Figure 2: Stepwise accuracy and training loss curves for various judge setups, demonstrating the necessity of generative CoT and RL training.
Training Dynamics
The training loss curves for discriminative judges under different learning signals show rapid convergence and limited expressivity, especially for larger models. The use of entropy regularization and techniques such as "clip higher" are necessary to maintain exploration and prevent mode collapse during RL training.



Figure 3: Training loss curves for discriminative stepwise judges under different learning signals and model sizes.
Inference-Time Search and Data Selection
StepWiser is applied to chunk-reset reasoning, where the judge evaluates each chunk during generation and triggers re-sampling upon detecting errors. This approach yields consistent improvements in final solution accuracy without increasing the length of accepted responses, demonstrating superior error detection and correction capabilities. For data selection, StepWiser's average chunk score is used to select high-quality training examples, resulting in improved downstream model performance compared to outcome-based or discriminative selection.
Implementation Considerations
- Computational Requirements: Monte Carlo annotation is resource-intensive, requiring extensive rollouts per chunk. Self-segmentation reduces the number of chunks and thus the annotation cost.
- RL Training Stability: Prompt balancing and entropy regularization are necessary to prevent class bias and mode collapse.
- Scalability: The method is demonstrated on both 1.5B and 7B models, with clear scaling trends. The approach is compatible with larger models and more complex reasoning tasks.
- Deployment: StepWiser judges can be used both during training (for reward modeling and data selection) and at inference (for error correction and search).
Theoretical and Practical Implications
The paper provides strong empirical evidence that explicit meta-reasoning via generative CoT and dense, stepwise RL signals yields superior reward models for multi-step reasoning.
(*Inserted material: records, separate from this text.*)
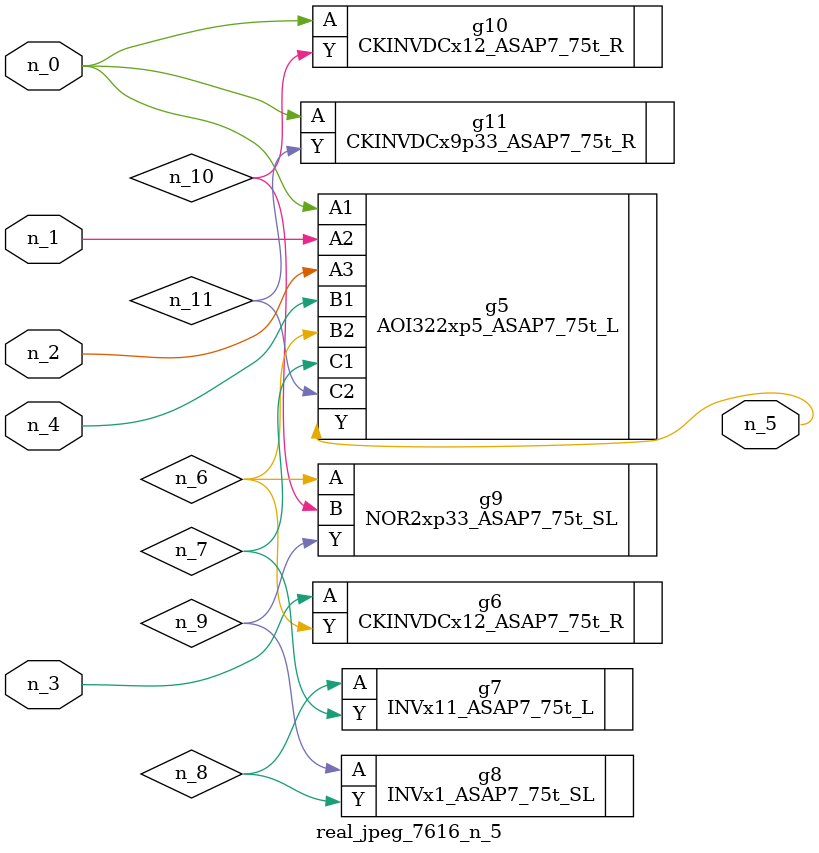
<source format=v>
module real_jpeg_7616_n_5 (n_4, n_0, n_1, n_2, n_3, n_5);

input n_4;
input n_0;
input n_1;
input n_2;
input n_3;

output n_5;

wire n_8;
wire n_11;
wire n_6;
wire n_7;
wire n_10;
wire n_9;

AOI322xp5_ASAP7_75t_L g5 ( 
.A1(n_0),
.A2(n_1),
.A3(n_2),
.B1(n_4),
.B2(n_6),
.C1(n_7),
.C2(n_11),
.Y(n_5)
);

CKINVDCx12_ASAP7_75t_R g10 ( 
.A(n_0),
.Y(n_10)
);

CKINVDCx9p33_ASAP7_75t_R g11 ( 
.A(n_0),
.Y(n_11)
);

CKINVDCx12_ASAP7_75t_R g6 ( 
.A(n_3),
.Y(n_6)
);

NOR2xp33_ASAP7_75t_SL g9 ( 
.A(n_6),
.B(n_10),
.Y(n_9)
);

INVx11_ASAP7_75t_L g7 ( 
.A(n_8),
.Y(n_7)
);

INVx1_ASAP7_75t_SL g8 ( 
.A(n_9),
.Y(n_8)
);


endmodule
</source>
The approach leverages the intrinsic reasoning capabilities of LLMs, aligning the training of judges with the training of policy models. The use of relative progress signals (Rel-Ratio, Rel-Effective) is shown to be more effective than absolute correctness, suggesting that reward modeling should account for incremental improvements in reasoning trajectories.





Figure 4: Test stepwise accuracy for different judge architectures and labeling methods, highlighting the superiority of RL-trained generative judges.
Future Directions
- Generalization to Other Domains: While the focus is on mathematical reasoning, the methodology is applicable to any domain requiring multi-step reasoning and intermediate supervision.
- Integration with Tool-Augmented Agents: StepWiser could be extended to agents interacting with external tools, where stepwise verification is critical.
- Active Data Selection and Curriculum Learning: The judge's scores could be used to drive active learning and curriculum design for more efficient model training.
- Scaling to Larger Models and More Complex Tasks: Further work is needed to optimize annotation and training pipelines for models with longer reasoning chains and more diverse error modes.
Conclusion
StepWiser introduces a principled framework for stepwise generative reward modeling in LLM reasoning, combining self-segmentation, Monte Carlo annotation, and RL training of meta-reasoning judges. The empirical results demonstrate substantial improvements over existing baselines in both evaluation and practical applications. The findings underscore the importance of explicit reasoning and dense, stepwise supervision for robust alignment and error detection in multi-step reasoning tasks. The approach sets a new standard for process reward modeling and opens avenues for further research in scalable, interpretable, and generalizable reward models for LLMs.